Publications : 2011

Staskal-Wikoff D, Budinsky R, Rowlands JC. 2011. Single nucleotide polymorphisms in the human aryl hydrocarbon receptor interacting protein (AIP) gene from six ethnic populations. Presented at the Society of Toxicology’s 50th Annual Meeting, March 6-10, Washington, D.C.


The biological effects of dioxin-like chemicals (DLCs) involve initial binding to and activation of the aryl hydrocarbon receptor (AHR). The human AHR interacting protein (AIP) is a chaperone protein that complexes with AHR, allowing for AHR ligand-binding complex stabilization. It also interacts with AHR and heat shock protein 90 (HSP90) to form a ligand-free AHR complex that prevents ubiquitination and limits protein degradation.
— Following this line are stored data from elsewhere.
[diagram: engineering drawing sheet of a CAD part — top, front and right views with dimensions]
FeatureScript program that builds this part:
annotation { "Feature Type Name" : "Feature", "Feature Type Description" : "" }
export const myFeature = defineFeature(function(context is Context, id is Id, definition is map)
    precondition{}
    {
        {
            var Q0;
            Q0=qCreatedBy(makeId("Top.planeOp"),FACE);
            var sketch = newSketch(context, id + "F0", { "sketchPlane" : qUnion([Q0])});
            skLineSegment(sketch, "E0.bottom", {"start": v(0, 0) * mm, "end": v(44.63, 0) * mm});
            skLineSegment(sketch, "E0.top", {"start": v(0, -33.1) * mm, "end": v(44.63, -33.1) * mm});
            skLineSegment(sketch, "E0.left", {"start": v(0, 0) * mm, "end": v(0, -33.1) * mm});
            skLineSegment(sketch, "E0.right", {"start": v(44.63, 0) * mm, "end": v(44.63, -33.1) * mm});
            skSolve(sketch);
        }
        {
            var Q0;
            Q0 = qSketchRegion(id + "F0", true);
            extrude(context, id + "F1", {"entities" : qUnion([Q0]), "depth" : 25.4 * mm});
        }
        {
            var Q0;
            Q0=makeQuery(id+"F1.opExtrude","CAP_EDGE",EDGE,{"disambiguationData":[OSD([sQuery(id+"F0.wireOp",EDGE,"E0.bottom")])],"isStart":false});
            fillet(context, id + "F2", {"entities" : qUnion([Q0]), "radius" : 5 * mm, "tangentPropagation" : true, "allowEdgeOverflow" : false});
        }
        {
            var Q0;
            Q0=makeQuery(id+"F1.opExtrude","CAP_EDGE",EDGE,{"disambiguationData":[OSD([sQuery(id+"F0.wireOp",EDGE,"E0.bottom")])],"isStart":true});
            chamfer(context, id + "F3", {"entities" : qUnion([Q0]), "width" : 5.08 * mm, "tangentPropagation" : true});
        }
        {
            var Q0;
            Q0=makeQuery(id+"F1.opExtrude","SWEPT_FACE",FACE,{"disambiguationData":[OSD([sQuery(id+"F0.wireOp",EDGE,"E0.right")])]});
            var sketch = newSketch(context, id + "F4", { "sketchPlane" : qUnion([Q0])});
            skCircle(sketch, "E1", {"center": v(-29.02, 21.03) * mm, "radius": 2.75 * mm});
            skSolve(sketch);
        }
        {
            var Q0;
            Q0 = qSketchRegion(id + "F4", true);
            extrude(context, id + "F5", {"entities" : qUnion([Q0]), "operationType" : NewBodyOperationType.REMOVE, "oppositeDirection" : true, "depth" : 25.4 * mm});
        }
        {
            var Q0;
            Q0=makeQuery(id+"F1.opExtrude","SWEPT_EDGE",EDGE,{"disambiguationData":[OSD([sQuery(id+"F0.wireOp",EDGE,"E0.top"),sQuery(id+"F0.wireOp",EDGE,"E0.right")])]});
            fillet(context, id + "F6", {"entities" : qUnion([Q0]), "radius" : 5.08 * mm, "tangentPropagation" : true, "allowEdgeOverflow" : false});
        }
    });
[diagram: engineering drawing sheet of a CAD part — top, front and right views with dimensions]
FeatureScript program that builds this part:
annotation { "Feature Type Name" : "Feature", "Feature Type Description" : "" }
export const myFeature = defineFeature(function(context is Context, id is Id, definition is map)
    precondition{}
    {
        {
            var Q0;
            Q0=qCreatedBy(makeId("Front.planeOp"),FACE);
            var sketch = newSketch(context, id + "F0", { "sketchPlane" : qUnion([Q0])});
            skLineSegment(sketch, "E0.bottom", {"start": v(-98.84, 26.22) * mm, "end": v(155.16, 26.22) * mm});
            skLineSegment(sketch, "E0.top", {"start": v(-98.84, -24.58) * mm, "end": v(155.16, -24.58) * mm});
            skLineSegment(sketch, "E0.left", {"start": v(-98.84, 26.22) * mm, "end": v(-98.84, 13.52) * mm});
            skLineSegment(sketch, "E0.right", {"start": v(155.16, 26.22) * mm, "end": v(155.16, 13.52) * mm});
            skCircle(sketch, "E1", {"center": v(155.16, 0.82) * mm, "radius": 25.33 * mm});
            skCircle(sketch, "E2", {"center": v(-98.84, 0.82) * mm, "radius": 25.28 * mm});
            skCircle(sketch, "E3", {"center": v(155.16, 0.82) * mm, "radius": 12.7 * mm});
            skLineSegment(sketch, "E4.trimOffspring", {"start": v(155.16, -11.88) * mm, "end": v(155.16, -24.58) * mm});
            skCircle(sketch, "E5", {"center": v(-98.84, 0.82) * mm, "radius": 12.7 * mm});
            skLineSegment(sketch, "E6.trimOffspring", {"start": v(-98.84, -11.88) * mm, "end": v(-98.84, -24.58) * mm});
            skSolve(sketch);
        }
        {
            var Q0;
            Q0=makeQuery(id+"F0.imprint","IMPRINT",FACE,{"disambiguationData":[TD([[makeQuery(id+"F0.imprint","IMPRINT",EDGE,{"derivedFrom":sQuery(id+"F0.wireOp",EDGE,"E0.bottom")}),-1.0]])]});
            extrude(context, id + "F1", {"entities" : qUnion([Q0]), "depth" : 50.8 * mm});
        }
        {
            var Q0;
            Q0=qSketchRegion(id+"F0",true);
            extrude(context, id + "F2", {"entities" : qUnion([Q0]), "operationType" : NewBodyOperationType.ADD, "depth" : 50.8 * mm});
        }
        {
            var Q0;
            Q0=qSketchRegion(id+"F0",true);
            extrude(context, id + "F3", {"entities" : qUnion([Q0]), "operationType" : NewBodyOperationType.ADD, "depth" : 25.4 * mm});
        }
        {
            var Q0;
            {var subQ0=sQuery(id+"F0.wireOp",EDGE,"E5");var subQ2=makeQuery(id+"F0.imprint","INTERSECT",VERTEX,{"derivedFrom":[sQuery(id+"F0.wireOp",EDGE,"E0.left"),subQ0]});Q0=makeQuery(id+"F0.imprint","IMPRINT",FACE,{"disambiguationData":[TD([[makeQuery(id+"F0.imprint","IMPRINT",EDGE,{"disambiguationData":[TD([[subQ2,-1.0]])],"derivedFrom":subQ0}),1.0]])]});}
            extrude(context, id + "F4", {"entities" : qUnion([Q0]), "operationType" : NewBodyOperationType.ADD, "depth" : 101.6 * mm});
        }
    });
Thus the presence of single amino acid polymorphisms at key functional domains in the AIP protein could affect AHR protein integrity and/or signaling. The objective of this study was to screen 103 human DNA samples from six ethnic populations for single nucleotide polymorphisms (SNPs) within the AIP gene that could potentially affect the sensitivity of the AHR response pathway. Of the 103 samples evaluated, 42 samples had at least one SNP, 12 samples had two SNPs, while one sample had three SNPs. Eight unique exonic SNPs were identified in the dataset. Three AIP SNPs had not been described previously in the literature or public databases, though these all resulted in synonymous substitutions. Two non-synonymous SNPs were identified; both were found in the African American population samples, and one was found in the Mexican group. One of these (A276V) is located in a defined functional region [the third tetratricopeptide repeats (TPR 3) domain], while the other (Q228R) was present between the TPR 1 and TPR 2 domains. Prior evidence suggests that a single point mutation within AIP TPR region can negatively affect AIP-protein binding, which could potentially disrupt AIP-HSP90 binding and compromise AHR protein integrity and cellular localization. Although this study found limited evidence of AIP SNPs of functional consequence, the results suggest that one or two AIP SNPs could result in decreased sensitivity to DLC exposures. Further investigation of the impact of these AIP SNPs on AHR signaling is warranted.